[Ausgewählter Abschnitt]
######

Im zweiten Teil des Interviews spricht Baum über das Fußballstadion als Circus Maximus, mangelndes Bewusstsein für die Komplexität der Trainerarbeit auf Seiten der Medien und warum Spieler heute im Vergleich zu früher weniger tun müssen, um mehr zu erreichen. Zudem erklärt der 39-Jährige, wie Deutschland den Rückstand auf andere Nationen in der Nachwuchsausbildung aufholen könnte.

Hier geht es zu Teil 1 des Interviews mit Manuel Baum. Dort spricht Baum über sein Aus beim FCA, die Kritik an ihm von Martin Hinteregger und Jeffrey Gouweleeuw, den Transfer von Co-Trainer Jens Lehmann und Zugfahrten um 3 Uhr nachts.

Herr Baum, mittlerweile ist die Verantwortung in den Profivereinen auf mehrere Schultern verteilt. Es gibt unter anderem Kaderplaner, Sportdirektoren, technische Direktoren. Wie groß ist in Ihren Augen die Konfliktgefahr in einem solchen Geflecht?

Manuel Baum: Ein diesen Personen übergeordneter Geschäftsführer Sport muss eben penibel darauf achten, dass alle Charaktere zusammenpassen und ein harmonierendes Team bilden. Nur dann kann man erfolgreich kontinuierlich zusammenarbeiten. Letztlich braucht es aber diese Posten, damit auch dem Chefcoach nicht zu viel Zeit von der originären Traineraufgabe verloren geht - und die ist ja in den letzten Jahren auch nochmal umfangreicher geworden. Ein Sebastian Kehl, Simon Rolfes oder Thomas Hitzlsperger bringen beispielsweise durch ihre Erfahrung als Spieler und Studien nicht nur gewisse Vorerfahrungen mit, sondern auch ein Bewusstsein dafür, dass es diese Teamfähigkeit in solchen Konstrukten benötigt.

Muss ein Trainer heutzutage deutlich anpassungsfähiger sein?

Baum: Eindeutig. Als Trainer im Jugendbereich gibt man in der Regel recht starr vor, auf welche Art und Weise man spielen möchte und wie man das umsetzt. Man hat eine relativ heterogene Gruppe vor sich, weil sie meist aus einem Jahrgang besteht. Im Profibereich muss man aber ganzheitlicher denken, denn dann hat man einen 31- und einen 19-Jährigen vor sich, deren Festplatten mit Erfahrungen und Routinen gänzlich anders gefüllt sind. Wenn dann die eigene Spielidee nicht zu den Spielern passt, erleidet man schnell Schiffbruch. Diese Anpassungsfähigkeit und das Verständnis darum muss man im Profibereich deutlich mitbringen. Es gibt nicht die eine beste Idee im Fußball, sondern tausende Wege, die nach Rom führen. Das Allesentscheidende ist nämlich, dass die Spieler aus dem Training und dem Spiel gehen und sagen: Ich hatte ein gutes Gefühl.

######

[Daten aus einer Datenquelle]
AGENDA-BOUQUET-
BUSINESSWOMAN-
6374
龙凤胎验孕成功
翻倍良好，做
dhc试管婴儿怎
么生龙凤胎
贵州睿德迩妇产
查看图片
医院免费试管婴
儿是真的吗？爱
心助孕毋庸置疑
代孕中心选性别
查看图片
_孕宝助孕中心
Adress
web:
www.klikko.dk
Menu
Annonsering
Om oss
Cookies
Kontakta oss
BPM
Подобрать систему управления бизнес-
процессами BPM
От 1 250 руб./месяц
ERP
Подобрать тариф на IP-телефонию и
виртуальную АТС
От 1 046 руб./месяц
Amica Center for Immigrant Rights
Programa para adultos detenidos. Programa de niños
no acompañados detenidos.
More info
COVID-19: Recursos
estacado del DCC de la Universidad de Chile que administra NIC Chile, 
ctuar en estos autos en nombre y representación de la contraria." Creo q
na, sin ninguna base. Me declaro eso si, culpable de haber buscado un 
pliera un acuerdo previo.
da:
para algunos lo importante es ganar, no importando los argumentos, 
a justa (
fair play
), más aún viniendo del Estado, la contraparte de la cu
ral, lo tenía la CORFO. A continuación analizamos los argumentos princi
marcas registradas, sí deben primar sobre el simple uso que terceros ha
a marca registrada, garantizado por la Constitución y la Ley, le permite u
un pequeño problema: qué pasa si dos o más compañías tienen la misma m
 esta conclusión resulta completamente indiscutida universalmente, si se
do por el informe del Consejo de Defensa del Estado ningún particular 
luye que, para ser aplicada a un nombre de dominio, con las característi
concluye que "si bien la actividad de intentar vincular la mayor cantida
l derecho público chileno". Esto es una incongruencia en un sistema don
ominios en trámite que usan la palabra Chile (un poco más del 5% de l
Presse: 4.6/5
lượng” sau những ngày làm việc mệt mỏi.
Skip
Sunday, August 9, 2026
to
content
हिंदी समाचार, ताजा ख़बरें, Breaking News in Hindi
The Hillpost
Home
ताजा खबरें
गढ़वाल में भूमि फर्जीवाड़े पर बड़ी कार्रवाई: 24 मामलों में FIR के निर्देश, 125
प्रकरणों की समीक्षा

######

[Worum es geht]
Gib aus dem Interview mit Manuel Baum das Stück von „Herr Baum, mittlerweile“ bis „einem solchen Geflecht?“ unverändert aus.

[Schriftliche Antwort]
Herr Baum, mittlerweile ist die Verantwortung in den Profivereinen auf mehrere Schultern verteilt. Es gibt unter anderem Kaderplaner, Sportdirektoren, technische Direktoren. Wie groß ist in Ihren Augen die Konfliktgefahr in einem solchen Geflecht?